SUPPLIED TEXT:
((

A recipe. I hate cooking, but this is very rewarding tastewise and – while a little fiddly – it does not take amazing skillz. There’s a place in town with awesome pepperoni grinders, but last time I went to get one, I was like, this is not as indulgent and wonderful as I remember it being. Close, but not quite. I thought to myself, I could recreate what I like about this at home.
The important thing is that the pepperoni gets hot enough to start leaking that red sauce on your bread, because when toasted up, it’s the thing that sets this apart from any ol’ sandwich. It’s very nice. I don’t have a pizza oven and I didn’t want to take the time to do this in my regular oven. Also not keen for the experimentation involved in getting it right; I find skillet experiments easier to track than oven science.
I don’t often have pepperoni in the house; I’m minimizing meat preservatives in my diet, due to colon cancer history. But my brother visited to officiate my wedding and left some behind, which is why I had occasion to do this recently.
Ingredients:
- Some bullshit-ass store pepperoni. Gotta be the cheap non-turkey stuff for a proper amount of fat.
- Sliced bread. I used franz “classic french” flavor; slightly less worse than the cheapest white bread.

))

THE DATA:
((

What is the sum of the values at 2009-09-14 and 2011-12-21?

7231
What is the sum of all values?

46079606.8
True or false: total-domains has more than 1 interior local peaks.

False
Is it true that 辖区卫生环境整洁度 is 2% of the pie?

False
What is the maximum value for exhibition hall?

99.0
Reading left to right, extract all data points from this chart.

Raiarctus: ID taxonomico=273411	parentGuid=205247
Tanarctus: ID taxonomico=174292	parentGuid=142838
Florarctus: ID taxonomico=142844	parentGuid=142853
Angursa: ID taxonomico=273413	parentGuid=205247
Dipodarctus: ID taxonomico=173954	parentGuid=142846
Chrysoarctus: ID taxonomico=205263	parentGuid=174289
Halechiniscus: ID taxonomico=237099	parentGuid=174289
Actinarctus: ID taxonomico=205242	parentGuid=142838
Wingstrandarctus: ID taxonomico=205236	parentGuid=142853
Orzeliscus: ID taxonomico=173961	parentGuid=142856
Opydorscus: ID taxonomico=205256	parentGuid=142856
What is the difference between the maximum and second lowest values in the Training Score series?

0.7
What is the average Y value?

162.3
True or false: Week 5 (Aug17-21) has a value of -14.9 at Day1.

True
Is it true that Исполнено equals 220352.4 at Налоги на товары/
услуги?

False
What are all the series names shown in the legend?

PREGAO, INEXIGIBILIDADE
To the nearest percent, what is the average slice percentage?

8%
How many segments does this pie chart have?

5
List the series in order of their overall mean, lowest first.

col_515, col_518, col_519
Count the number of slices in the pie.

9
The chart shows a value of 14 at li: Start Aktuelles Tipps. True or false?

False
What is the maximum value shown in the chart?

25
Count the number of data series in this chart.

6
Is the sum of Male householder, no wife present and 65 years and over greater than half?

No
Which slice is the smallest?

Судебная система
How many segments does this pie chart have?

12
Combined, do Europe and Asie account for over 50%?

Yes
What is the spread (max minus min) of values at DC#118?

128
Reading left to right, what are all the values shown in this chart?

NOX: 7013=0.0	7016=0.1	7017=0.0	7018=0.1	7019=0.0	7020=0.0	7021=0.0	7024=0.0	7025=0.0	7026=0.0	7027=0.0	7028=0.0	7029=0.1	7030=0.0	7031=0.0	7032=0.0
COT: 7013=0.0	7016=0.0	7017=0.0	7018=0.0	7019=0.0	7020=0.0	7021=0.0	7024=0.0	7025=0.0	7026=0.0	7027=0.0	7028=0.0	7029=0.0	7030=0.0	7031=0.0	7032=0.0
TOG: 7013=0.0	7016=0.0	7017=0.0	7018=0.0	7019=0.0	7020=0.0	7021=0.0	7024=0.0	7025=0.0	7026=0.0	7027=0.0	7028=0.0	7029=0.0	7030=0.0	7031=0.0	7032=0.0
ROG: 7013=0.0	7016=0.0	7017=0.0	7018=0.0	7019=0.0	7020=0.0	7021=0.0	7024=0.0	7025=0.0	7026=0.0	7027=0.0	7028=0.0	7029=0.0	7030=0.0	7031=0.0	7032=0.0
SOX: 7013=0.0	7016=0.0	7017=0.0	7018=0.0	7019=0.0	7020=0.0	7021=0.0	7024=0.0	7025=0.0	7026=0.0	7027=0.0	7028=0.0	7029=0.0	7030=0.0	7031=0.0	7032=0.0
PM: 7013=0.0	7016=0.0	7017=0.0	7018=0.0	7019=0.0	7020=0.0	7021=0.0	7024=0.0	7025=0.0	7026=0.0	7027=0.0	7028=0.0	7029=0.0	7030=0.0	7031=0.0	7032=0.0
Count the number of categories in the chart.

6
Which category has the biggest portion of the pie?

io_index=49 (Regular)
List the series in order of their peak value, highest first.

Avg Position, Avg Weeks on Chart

))

TASKS AND EXERCISES:
A: In the recipe, who left behind the pepperoni that was used?
B: From the recipe, extract the stretch from "A recipe. I" through "than oven science.".
The rows are separate material, apart from the recipe.

EXERCISE SOLUTIONS:
A: The writer's brother, who visited to officiate the writer's wedding.

B:
A recipe. I hate cooking, but this is very rewarding tastewise and – while a little fiddly – it does not take amazing skillz. There’s a place in town with awesome pepperoni grinders, but last time I went to get one, I was like, this is not as indulgent and wonderful as I remember it being. Close, but not quite. I thought to myself, I could recreate what I like about this at home.
The important thing is that the pepperoni gets hot enough to start leaking that red sauce on your bread, because when toasted up, it’s the thing that sets this apart from any ol’ sandwich. It’s very nice. I don’t have a pizza oven and I didn’t want to take the time to do this in my regular oven. Also not keen for the experimentation involved in getting it right; I find skillet experiments easier to track than oven science.